◆ Record set ◆
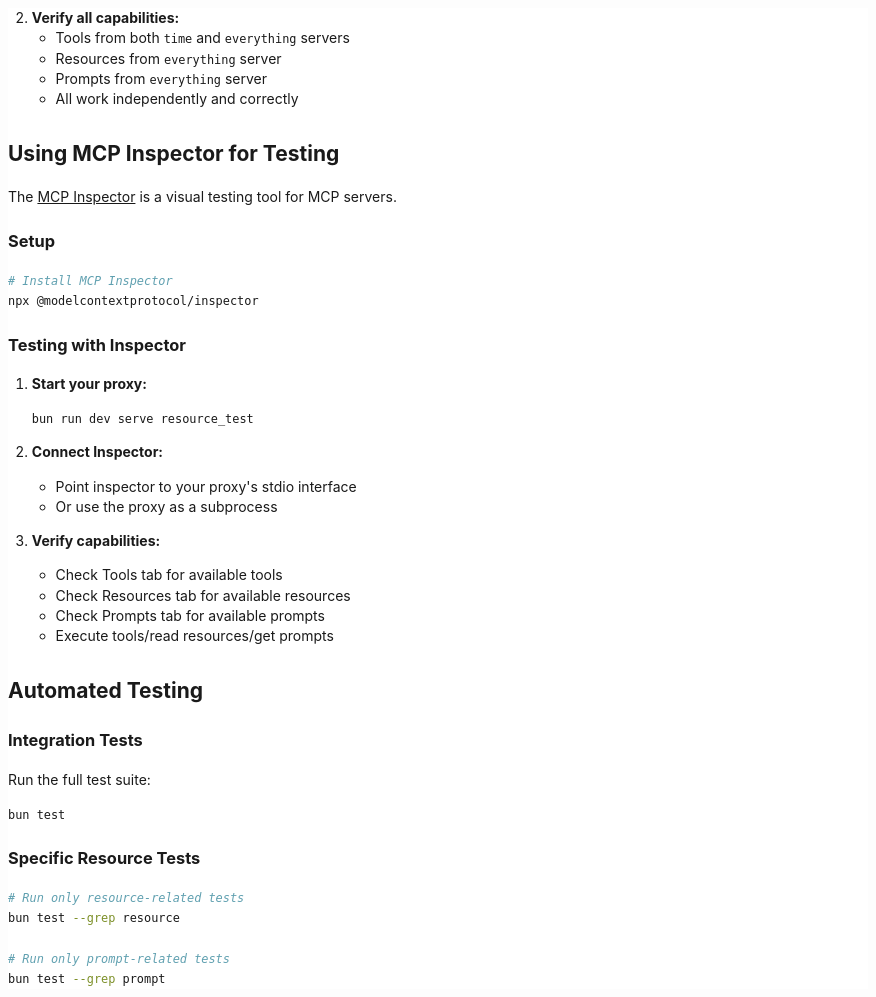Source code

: 2. **Verify all capabilities:**
   - Tools from both `time` and `everything` servers
   - Resources from `everything` server
   - Prompts from `everything` server
   - All work independently and correctly

## Using MCP Inspector for Testing

The [MCP Inspector](https://github.com/modelcontextprotocol/inspector) is a visual testing tool for MCP servers.

### Setup

```bash
# Install MCP Inspector
npx @modelcontextprotocol/inspector
```

### Testing with Inspector

1. **Start your proxy:**
   ```bash
   bun run dev serve resource_test
   ```

2. **Connect Inspector:**
   - Point inspector to your proxy's stdio interface
   - Or use the proxy as a subprocess

3. **Verify capabilities:**
   - Check Tools tab for available tools
   - Check Resources tab for available resources
   - Check Prompts tab for available prompts
   - Execute tools/read resources/get prompts

## Automated Testing

### Integration Tests

Run the full test suite:
```bash
bun test
```

### Specific Resource Tests

```bash
# Run only resource-related tests
bun test --grep resource

# Run only prompt-related tests
bun test --grep prompt
```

◆ What you have to do ◆
A verbatim transcription is required of the lines from the one with "3. **Verify capabilities:**" through the final line of the entries above, and of nothing else.

◆ Output for this task ◆
3. **Verify capabilities:**
   - Check Tools tab for available tools
   - Check Resources tab for available resources
   - Check Prompts tab for available prompts
   - Execute tools/read resources/get prompts

## Automated Testing

### Integration Tests

Run the full test suite:
```bash
bun test
```

### Specific Resource Tests

```bash
# Run only resource-related tests
bun test --grep resource

# Run only prompt-related tests
bun test --grep prompt
```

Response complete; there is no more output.